Especially since AWS still have p4 instances that are 6 years old A100s. Clearly even for hyperscalers these have a useful life longer than 3 years.
Economically obsolete, not obsolete, I suspect this is in line with standard depreciation.
I agree that there is hyperbole thrown around a lot here and its possible to still use some hardware for a long time or to sell it and recover some cost but my experience in planning compute at large companies is that spending money on hardware and upgrading can often result in saving money long term.
Even assuming your compute demands stay fixed, its possible that a future generation of accelerator will be sufficiently more power/cooling efficient for your workload that it is a positive return on investment to upgrade, more so when you take into account you can start depreciating them again.
If your compute demands aren't fixed you have to work around limited floor space/electricity/cooling capacity/network capacity/backup generators/etc and so moving to the next generation is required to meet demand without extremely expensive (and often slow) infrastructure projects.

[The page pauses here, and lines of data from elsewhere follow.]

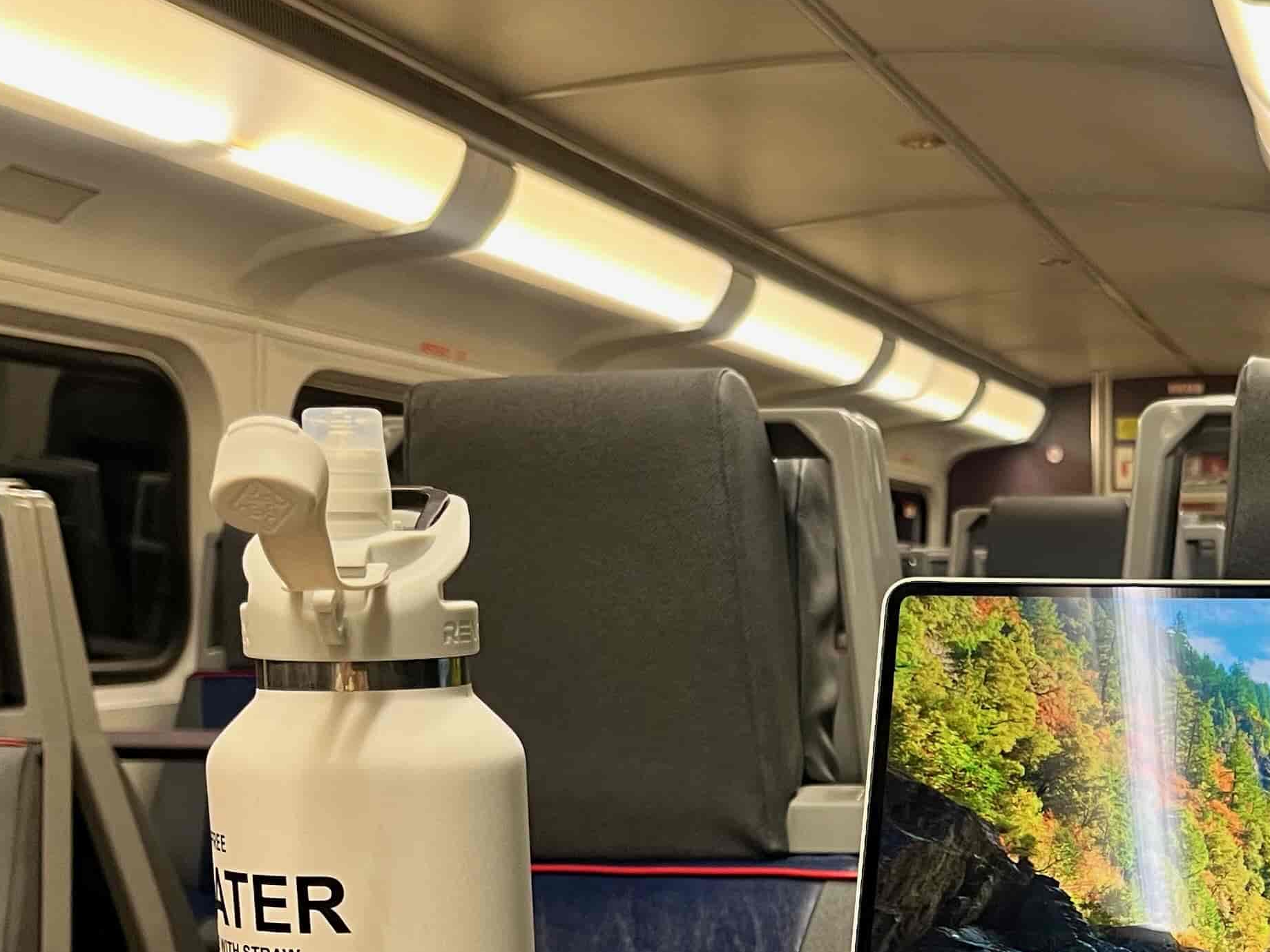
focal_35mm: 57
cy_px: 896
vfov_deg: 24.7
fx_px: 2091
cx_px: 1110
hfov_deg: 32.3
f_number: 1.6
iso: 125
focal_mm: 5.1
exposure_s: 1/60
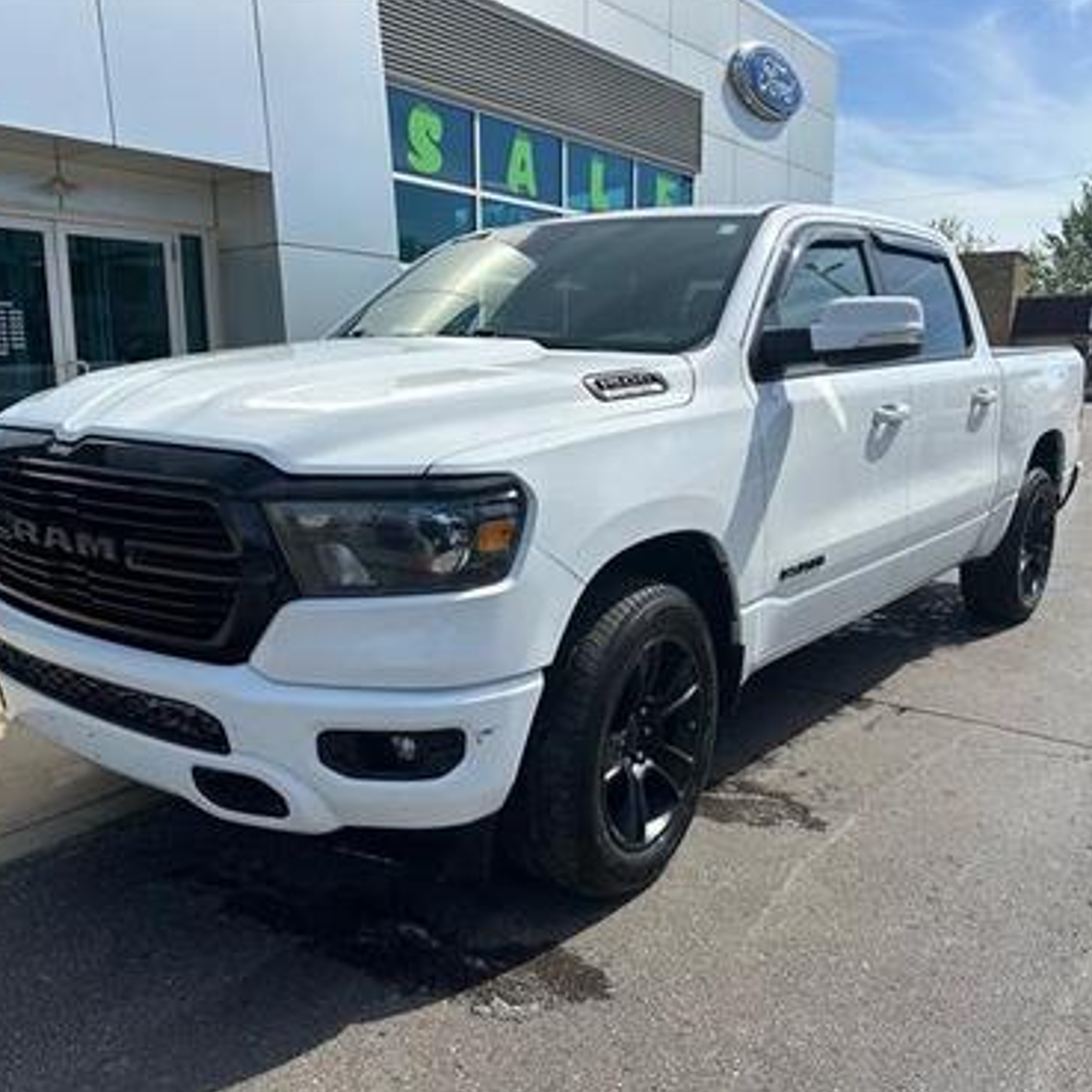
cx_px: 515
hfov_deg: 55.6
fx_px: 1035
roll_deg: +0.8
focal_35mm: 29
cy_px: 542
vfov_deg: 55.6
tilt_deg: -9.5
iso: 80
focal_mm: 6.86
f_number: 1.78
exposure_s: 1/5525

Sure, but I don't think most people here are objecting to the obvious "3 years is enough for enterprise GPUs to become totally obsolete for cutting-edge workloads" point. They're just objecting to the rather bizarre notion that the hardware itself might physically break in that timeframe. Now, it would be one thing if that notion was supported by actual reliability studies drawn from that same environment - like we see for the Backblaze HDD lifecycle analyses. But instead we're just getting these weird rumors.
It's because they run 24/7 in a challenging environment. They will start dying at some point and if you aren't replacing them you will have a big problem when they all die en masse at the same time.
These things are like cars, they don't last forever and break down with usage. Yes, they can last 7 years in your home computer when you run it 1% of the time. They won't last that long in a data center where they are running 90% of the time.
A makeshift cryptomining rig is absolutely a "challenging environment" and most GPUs by far that went through that are just fine. The idea that the hardware might just die after 3 years' usage is bonkers.
Crypto miners undervote for efficiency GPUs and in general crypto mining is extremely light weight on GPUs compared to AI training or inference at scale
With good enough cooling they can run indefinitely!!!!! The vast majority of failures are either at the beginning due to defects or at the end due to cooling! It’s like the idea that no moving parts (except the HVAC) is somehow unreliable is coming out of thin air!